Sport

Chcemy być w trójce

Rozmowa z Łukaszem Ganowiczem, trenerem MKS-u Kluczbork

Trener MKS-u Kluczbork Łukasz Ganowicz nie ukrywa, że chciałby ze swoją drużyną awansować do 2. ligi. Fot. Norbert Barczyk/PressFocus

Co najbardziej pana boli po przegranym meczu z Pniówkiem Pawłowice? To pierwsza porażka pańskiej drużyny w meczu wyjazdowym w tym sezonie.

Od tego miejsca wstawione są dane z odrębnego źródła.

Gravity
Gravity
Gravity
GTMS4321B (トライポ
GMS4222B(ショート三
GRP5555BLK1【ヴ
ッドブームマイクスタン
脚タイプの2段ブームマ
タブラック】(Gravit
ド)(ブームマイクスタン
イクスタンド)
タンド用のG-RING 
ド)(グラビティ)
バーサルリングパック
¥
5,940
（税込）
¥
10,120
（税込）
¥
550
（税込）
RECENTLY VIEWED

- Bardzo boli mnie to, że sędzia nie uznał nam prawidłowo strzelonej bramki. Sprawdzaliśmy to bardzo dokładnie, w tej sytuacji nie złamaliśmy przepisów, nie było tam żadnego faulu naszego zawodnika i gol powinien zostać zaliczony.

Dlaczego w ostatnim meczu ligowym nie zagrał wasz najlepszy strzelec, Dawid Wojtyra? Nie musiał pauzować z powodu nadmiaru żółtych kartek...

- W środę podczas treningu przy interwencji wślizgiem nabawił się kontuzji. Mam nadzieję, że nie jest to poważny uraz.

W protokole meczowym początkowo był wpisany Michał Maj, ale potem został wykreślony i zastąpił go Jakub Trojanowski. Powody jego absencji?

- Po prostu w nocy rozchorował się.

W waszej kadrze meczowej nie było również Patryka Tuszyńskiego...

- To też efekt kontuzji. Nieobecnych inni godnie ich zastąpili, pod względem gry i zaangażowania, szkoda tylko, że nie przekuliśmy tego na bramki.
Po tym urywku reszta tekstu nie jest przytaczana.